Millions of British drivers caught up in the widespread car finance scandal could each be left around £500 out of pocket under compensation plans being finalised by the financial regulator, a leading law firm has warned.
The Core of the Dispute
The controversy centres on compensation owed to motorists who took out car finance agreements between April 2007 and November 2024. During this period, lenders frequently paid secret, undisclosed commissions to brokers, typically car dealerships, which could have unfairly inflated the cost of loans for consumers.
Law firm Slater & Gordon, which represents hundreds of thousands of affected drivers, has launched a fierce attack on the Financial Conduct Authority (FCA). The firm accuses the watchdog of protecting the banks and finance companies involved by proposing a compensation cap that systematically undervalues the harm suffered.
Billions in Disputed Redress
Slater & Gordon alleges that the FCA's proposed redress formula will leave as many as 14.2 million car buyers short-changed by a staggering total of £8.1 billion. The regulator has estimated that lenders will pay out roughly £11 billion overall, including £8.2 billion in direct compensation and £2.8 billion for scheme administration.
Under the current FCA plans, the average payout would be approximately £700. However, the law firm argues that a fair settlement should be closer to £1,200 per person – leaving each motorist an average of £500 worse off than they should be.

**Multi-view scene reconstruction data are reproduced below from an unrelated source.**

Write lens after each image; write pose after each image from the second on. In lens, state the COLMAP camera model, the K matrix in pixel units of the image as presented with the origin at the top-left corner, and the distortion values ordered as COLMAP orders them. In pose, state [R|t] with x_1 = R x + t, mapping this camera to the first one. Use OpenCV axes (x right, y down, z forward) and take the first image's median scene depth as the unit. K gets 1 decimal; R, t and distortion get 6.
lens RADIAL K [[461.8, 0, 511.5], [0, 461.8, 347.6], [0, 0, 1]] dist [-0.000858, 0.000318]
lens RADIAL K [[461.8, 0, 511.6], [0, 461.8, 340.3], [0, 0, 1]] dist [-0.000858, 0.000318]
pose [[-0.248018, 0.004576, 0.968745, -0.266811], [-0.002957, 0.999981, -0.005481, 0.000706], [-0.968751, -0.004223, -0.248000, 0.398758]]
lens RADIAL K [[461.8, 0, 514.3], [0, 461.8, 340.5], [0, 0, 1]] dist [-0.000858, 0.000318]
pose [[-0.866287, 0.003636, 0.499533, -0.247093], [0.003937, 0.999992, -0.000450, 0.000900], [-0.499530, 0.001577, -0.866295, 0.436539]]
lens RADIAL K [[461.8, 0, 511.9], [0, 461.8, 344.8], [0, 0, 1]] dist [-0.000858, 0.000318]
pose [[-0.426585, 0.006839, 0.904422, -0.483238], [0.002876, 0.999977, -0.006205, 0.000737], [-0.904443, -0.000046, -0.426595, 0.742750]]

The firm has taken specific issue with two elements of the FCA's plan:
- A "hybrid" compensation formula that averages total commission paid with the FCA's estimate of consumer loss.
- An interest rate applied to redress set at base rate plus 1%, rather than the 8% commonly used in personal finance compensation cases.

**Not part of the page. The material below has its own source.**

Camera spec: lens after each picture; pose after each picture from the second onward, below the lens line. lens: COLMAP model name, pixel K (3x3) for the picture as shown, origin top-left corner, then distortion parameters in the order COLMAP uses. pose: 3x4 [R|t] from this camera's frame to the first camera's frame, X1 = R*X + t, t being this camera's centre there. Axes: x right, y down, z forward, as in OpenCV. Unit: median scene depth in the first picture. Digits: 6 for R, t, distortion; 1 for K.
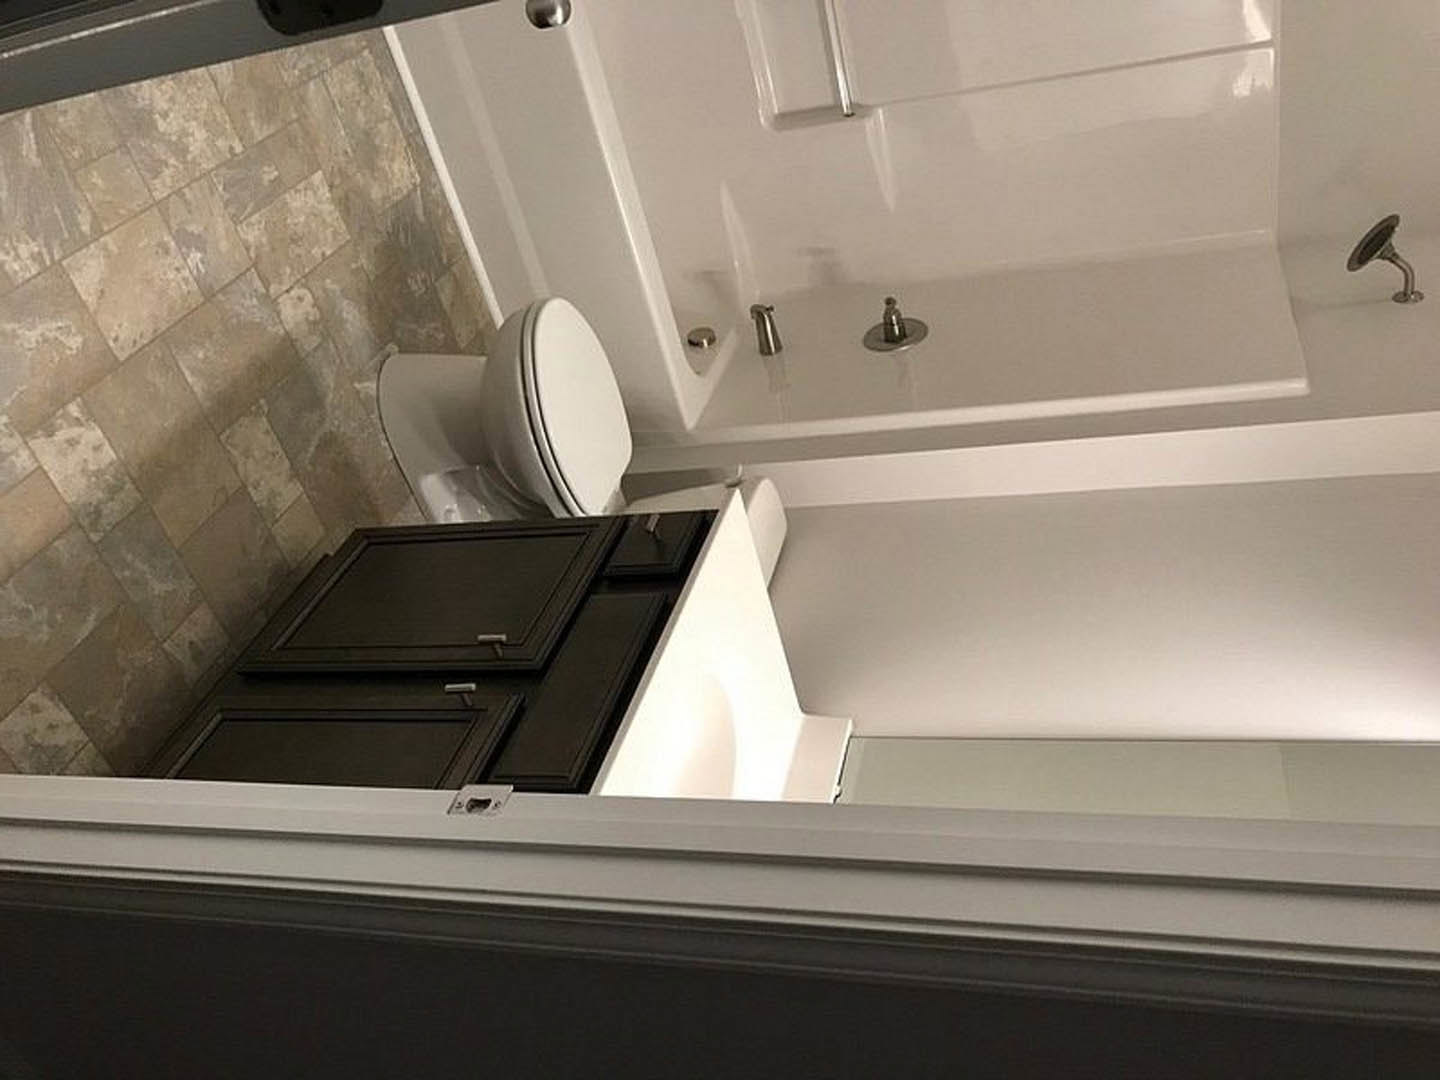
lens RADIAL K [[1181.7, 0, 720.0], [0, 1181.7, 540.0], [0, 0, 1]] dist [0.078430, -0.001425]
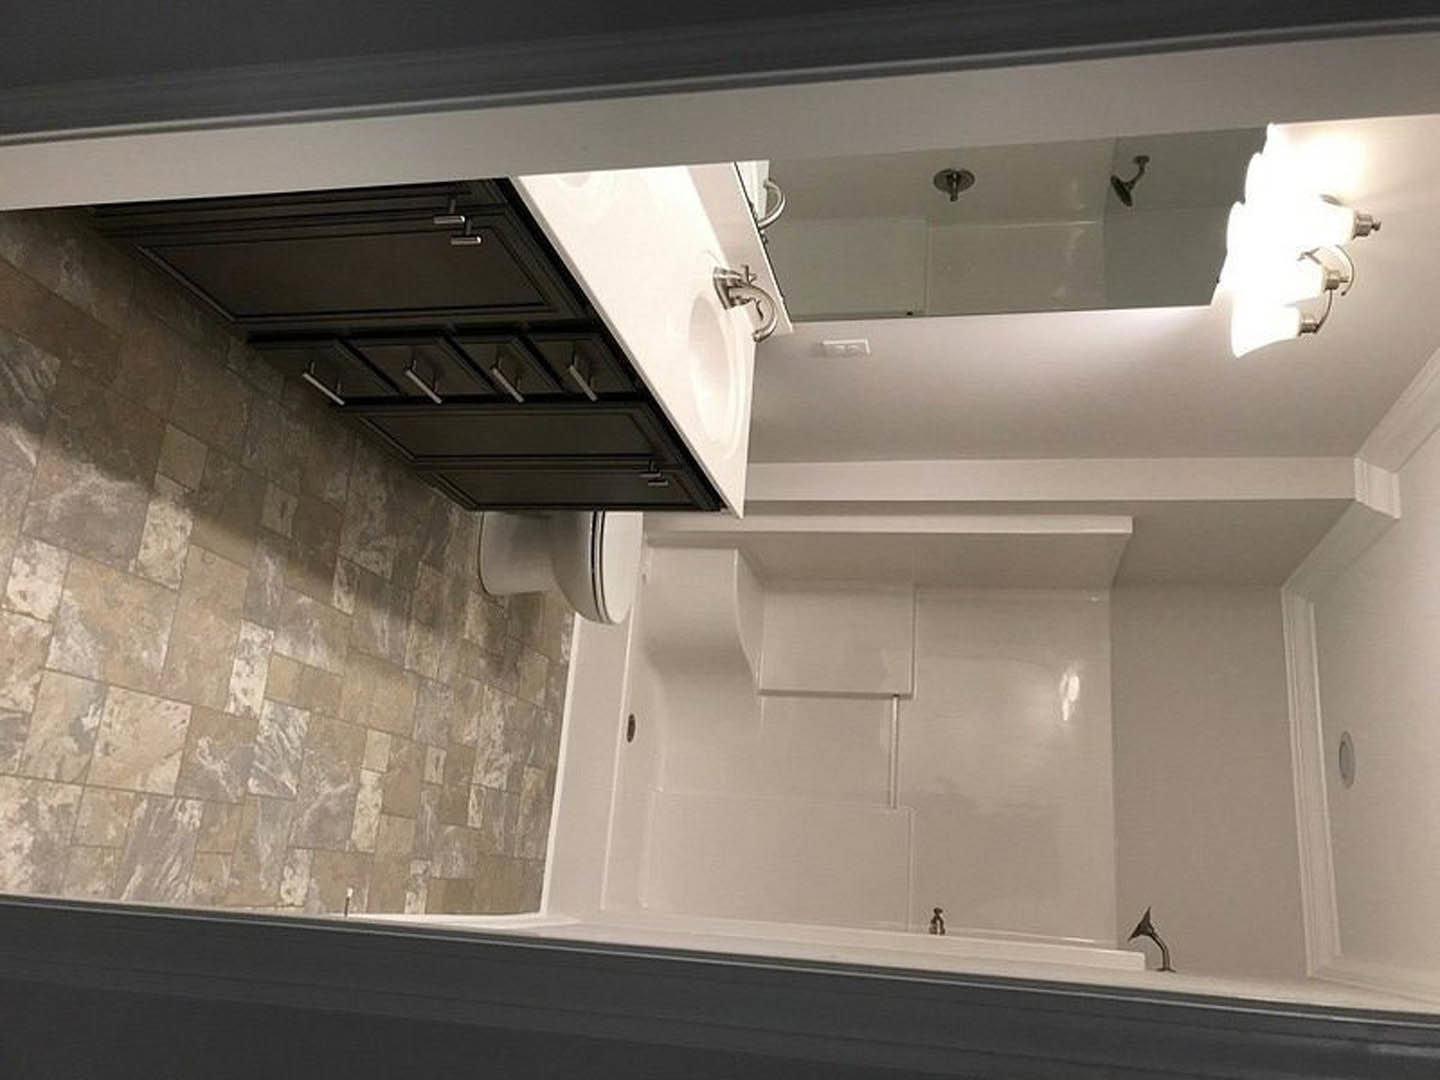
lens RADIAL K [[1181.7, 0, 720.0], [0, 1181.7, 540.0], [0, 0, 1]] dist [0.078430, -0.001425]
pose [[0.871657, -0.307735, -0.381461, 0.453481], [0.138565, -0.591824, 0.794068, -0.887657], [-0.470121, -0.745013, -0.473226, 1.375219]]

Research from WPI Economics commissioned by Slater & Gordon suggests the hybrid formula alone would cut payouts by £3.5 billion, with the lower interest rate reducing them by a further £4.6 billion.
Industry Stance and Next Steps
Major banks are already bracing for significant financial impacts. Lloyds Banking Group, a dominant player through its Black Horse brand, has set aside £1.95 billion. Other lenders like Barclays, Santander, and Close Brothers are also facing substantial bills.

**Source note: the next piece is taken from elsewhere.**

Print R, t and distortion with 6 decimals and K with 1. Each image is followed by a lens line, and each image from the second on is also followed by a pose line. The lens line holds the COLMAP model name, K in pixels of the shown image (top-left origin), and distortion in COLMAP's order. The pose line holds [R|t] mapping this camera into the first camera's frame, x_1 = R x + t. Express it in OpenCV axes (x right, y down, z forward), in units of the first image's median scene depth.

Not all parties believe the compensation scheme is too stingy. The Finance and Leasing Association has argued it should be tightened further, potentially excluding millions of buyers who it claims suffered no actual loss.
The FCA concluded its consultation on 12 December and is expected to finalise the compensation terms by the end of February. The situation remains volatile, with lenders reportedly considering a judicial review if the scheme is deemed too generous, and Slater & Gordon hinting at legal action if it is not generous enough.
An FCA spokesperson stated: "We’re considering feedback to the consultation which will help us refine our proposals to ensure any scheme is fair and robust. Our scheme aims to be simple for people to use. That means on such a complex issue not everyone will get everything they would like."
The spokesperson added that consumers can choose to bypass the FCA scheme and go to court, but warned that process is uncertain, potentially slower, and legal fees could leave many with less money.